> [YOUR ASSIGNMENT]: Each entry must appear in the answer exactly as written.

=== Section Start ===

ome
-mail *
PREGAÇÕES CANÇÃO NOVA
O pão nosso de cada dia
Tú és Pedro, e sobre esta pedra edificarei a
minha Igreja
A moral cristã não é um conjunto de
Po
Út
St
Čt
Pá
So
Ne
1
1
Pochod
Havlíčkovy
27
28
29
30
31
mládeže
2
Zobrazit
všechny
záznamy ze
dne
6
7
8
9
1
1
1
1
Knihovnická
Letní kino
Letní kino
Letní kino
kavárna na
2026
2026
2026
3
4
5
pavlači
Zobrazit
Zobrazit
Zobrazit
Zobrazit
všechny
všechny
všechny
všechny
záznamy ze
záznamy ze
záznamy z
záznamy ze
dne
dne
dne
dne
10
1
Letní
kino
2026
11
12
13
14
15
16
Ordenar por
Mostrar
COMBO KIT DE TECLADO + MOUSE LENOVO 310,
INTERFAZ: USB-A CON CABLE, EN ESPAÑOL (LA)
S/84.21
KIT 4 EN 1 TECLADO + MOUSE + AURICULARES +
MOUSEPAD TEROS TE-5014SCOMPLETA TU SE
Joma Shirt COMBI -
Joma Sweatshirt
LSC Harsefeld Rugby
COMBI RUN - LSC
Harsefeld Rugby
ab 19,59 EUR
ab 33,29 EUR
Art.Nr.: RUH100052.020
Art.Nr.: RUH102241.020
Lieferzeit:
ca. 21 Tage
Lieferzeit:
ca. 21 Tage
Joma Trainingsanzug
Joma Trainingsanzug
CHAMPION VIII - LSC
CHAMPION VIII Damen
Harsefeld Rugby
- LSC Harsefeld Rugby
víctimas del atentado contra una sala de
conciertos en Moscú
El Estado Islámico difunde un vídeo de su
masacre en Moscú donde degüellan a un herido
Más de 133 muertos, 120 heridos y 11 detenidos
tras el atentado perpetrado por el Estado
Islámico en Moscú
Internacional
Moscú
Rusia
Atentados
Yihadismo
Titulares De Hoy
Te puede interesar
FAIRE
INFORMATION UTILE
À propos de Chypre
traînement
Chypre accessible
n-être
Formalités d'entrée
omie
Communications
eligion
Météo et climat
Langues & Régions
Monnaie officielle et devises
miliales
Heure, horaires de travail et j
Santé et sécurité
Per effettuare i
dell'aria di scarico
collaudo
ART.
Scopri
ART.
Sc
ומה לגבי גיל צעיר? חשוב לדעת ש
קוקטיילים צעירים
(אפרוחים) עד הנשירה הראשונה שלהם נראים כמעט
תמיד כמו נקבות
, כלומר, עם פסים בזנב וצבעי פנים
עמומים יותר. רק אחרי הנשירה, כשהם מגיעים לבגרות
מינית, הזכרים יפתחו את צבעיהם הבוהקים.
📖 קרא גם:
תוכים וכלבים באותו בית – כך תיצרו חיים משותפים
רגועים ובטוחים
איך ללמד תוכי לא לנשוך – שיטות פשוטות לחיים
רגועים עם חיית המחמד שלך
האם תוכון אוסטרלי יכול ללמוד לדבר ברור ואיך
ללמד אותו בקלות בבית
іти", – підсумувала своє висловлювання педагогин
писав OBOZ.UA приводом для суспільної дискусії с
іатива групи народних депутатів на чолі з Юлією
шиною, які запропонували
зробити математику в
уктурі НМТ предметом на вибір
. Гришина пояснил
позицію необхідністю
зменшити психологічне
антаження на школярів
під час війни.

=== Section End ===

> [EXERCISE OUTPUT]:
ome
-mail *
PREGAÇÕES CANÇÃO NOVA
O pão nosso de cada dia
Tú és Pedro, e sobre esta pedra edificarei a
minha Igreja
A moral cristã não é um conjunto de
Po
Út
St
Čt
Pá
So
Ne
1
1
Pochod
Havlíčkovy
27
28
29
30
31
mládeže
2
Zobrazit
všechny
záznamy ze
dne
6
7
8
9
1
1
1
1
Knihovnická
Letní kino
Letní kino
Letní kino
kavárna na
2026
2026
2026
3
4
5
pavlači
Zobrazit
Zobrazit
Zobrazit
Zobrazit
všechny
všechny
všechny
všechny
záznamy ze
záznamy ze
záznamy z
záznamy ze
dne
dne
dne
dne
10
1
Letní
kino
2026
11
12
13
14
15
16
Ordenar por
Mostrar
COMBO KIT DE TECLADO + MOUSE LENOVO 310,
INTERFAZ: USB-A CON CABLE, EN ESPAÑOL (LA)
S/84.21
KIT 4 EN 1 TECLADO + MOUSE + AURICULARES +
MOUSEPAD TEROS TE-5014SCOMPLETA TU SE
Joma Shirt COMBI -
Joma Sweatshirt
LSC Harsefeld Rugby
COMBI RUN - LSC
Harsefeld Rugby
ab 19,59 EUR
ab 33,29 EUR
Art.Nr.: RUH100052.020
Art.Nr.: RUH102241.020
Lieferzeit:
ca. 21 Tage
Lieferzeit:
ca. 21 Tage
Joma Trainingsanzug
Joma Trainingsanzug
CHAMPION VIII - LSC
CHAMPION VIII Damen
Harsefeld Rugby
- LSC Harsefeld Rugby
víctimas del atentado contra una sala de
conciertos en Moscú
El Estado Islámico difunde un vídeo de su
masacre en Moscú donde degüellan a un herido
Más de 133 muertos, 120 heridos y 11 detenidos
tras el atentado perpetrado por el Estado
Islámico en Moscú
Internacional
Moscú
Rusia
Atentados
Yihadismo
Titulares De Hoy
Te puede interesar
FAIRE
INFORMATION UTILE
À propos de Chypre
traînement
Chypre accessible
n-être
Formalités d'entrée
omie
Communications
eligion
Météo et climat
Langues & Régions
Monnaie officielle et devises
miliales
Heure, horaires de travail et j
Santé et sécurité
Per effettuare i
dell'aria di scarico
collaudo
ART.
Scopri
ART.
Sc
ומה לגבי גיל צעיר? חשוב לדעת ש
קוקטיילים צעירים
(אפרוחים) עד הנשירה הראשונה שלהם נראים כמעט
תמיד כמו נקבות
, כלומר, עם פסים בזנב וצבעי פנים
עמומים יותר. רק אחרי הנשירה, כשהם מגיעים לבגרות
מינית, הזכרים יפתחו את צבעיהם הבוהקים.
📖 קרא גם:
תוכים וכלבים באותו בית – כך תיצרו חיים משותפים
רגועים ובטוחים
איך ללמד תוכי לא לנשוך – שיטות פשוטות לחיים
רגועים עם חיית המחמד שלך
האם תוכון אוסטרלי יכול ללמוד לדבר ברור ואיך
ללמד אותו בקלות בבית
іти", – підсумувала своє висловлювання педагогин
писав OBOZ.UA приводом для суспільної дискусії с
іатива групи народних депутатів на чолі з Юлією
шиною, які запропонували
зробити математику в
уктурі НМТ предметом на вибір
. Гришина пояснил
позицію необхідністю
зменшити психологічне
антаження на школярів
під час війни.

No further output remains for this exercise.